EU Elections 2014 Prediction dataset

Summary
This is the dataset used in (Tsakalidis et al., 2015) on predicting election results using twitter and polls. The dataset contains the ids of the tweets and the poll data used to build the prediction models. You can download the dataset here.
 
Citation
If you use this dataset in your research, please cite the following article:
A. Tsakalidis, S. Papadopoulos, A.I. Cristea, I. Kompatsiaris. "Predicting Elections for Multiple Countries Using Twitter and Polls". IEEE Intelligent Systems (to appear in 2015)
 
Description
The zip file has the following structure:
 
Folder tweet_ids:
keywords.txt contains the keywords used as inputs tot the Twitter Streaming API to perform the collection. The three csv files contain the ids of the collected tweets.
 
Folder features_polls:
The "polls.ods" file provides the information about the polls that we used during our processing (one sheet per country).
 
Every arff file contains the features that we extracted for every country on a daily basis. The attribute corresponding to the poll-based value of every party is indicated by the name of the party. The Twitter-based features are provided in the form of "feature_i", where "feature" corresponds to the Twitter-based feature and "i" is a pointer. 
The mapping of parties to this index "i" is the following:
 
Germany ("de.arff") 
1: CDU/CSU
2: SPD 
3: Linke 
4: Grunen 
5: FDP 
6: AfD
 
The Netherlands ("nl.arff")  
1: PVV 
2: VDD 
3: D66 
4: CDA
5: PvdA
6: SP 
7: CU  (Notice that since "CU/SGP" was a coalition, the features corresponding to both of these indices --7 and 8-- were used as an input for the prediction of "CU/SGP" voting share)

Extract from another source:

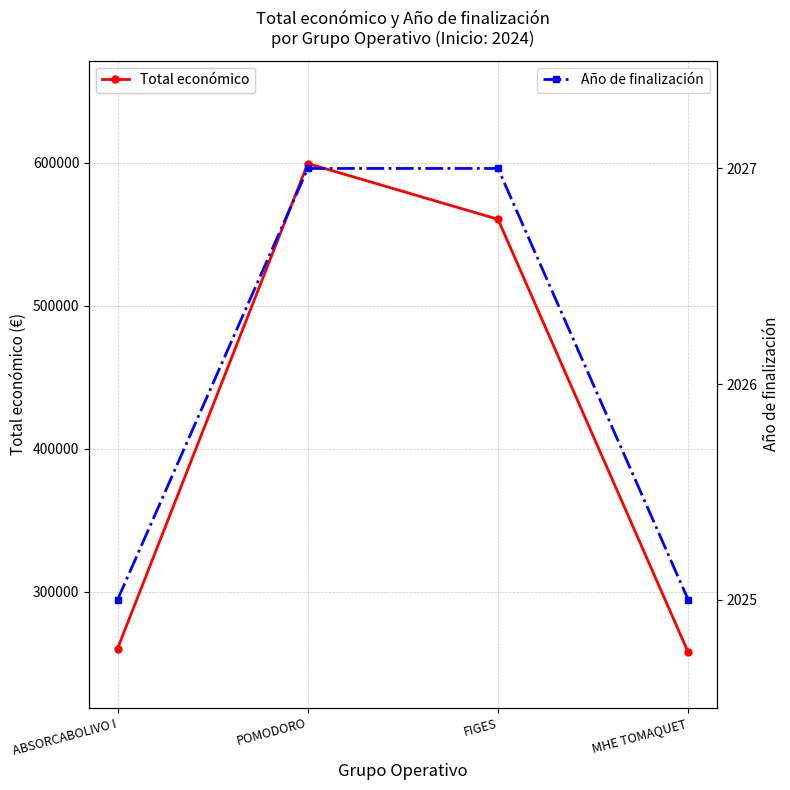

What is the difference between the Total económico values at FIGES and ABSORCABOLIVO I?

300204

8: SGP (Notice that since "CU/SGP" was a coalition, the features corresponding to both of these indices --7 and 8-- were used as an input for the prediction of "CU/SGP" voting share)
9: GL
10:50PLUS
11:PvdD
 
Greece ("gr.arff")
1: ND 
2: SYRIZA
3: Potami
4: XA 
5: Elia 
6: KKE 
7: ANEL 
8: DIMAR
 
The "lefko" attribute in the case of Greece corresponds to the "blank voters" of the polls and was only presented in the case of Greece. It was not used at all in any experiment (neither pre- nor post-electoral).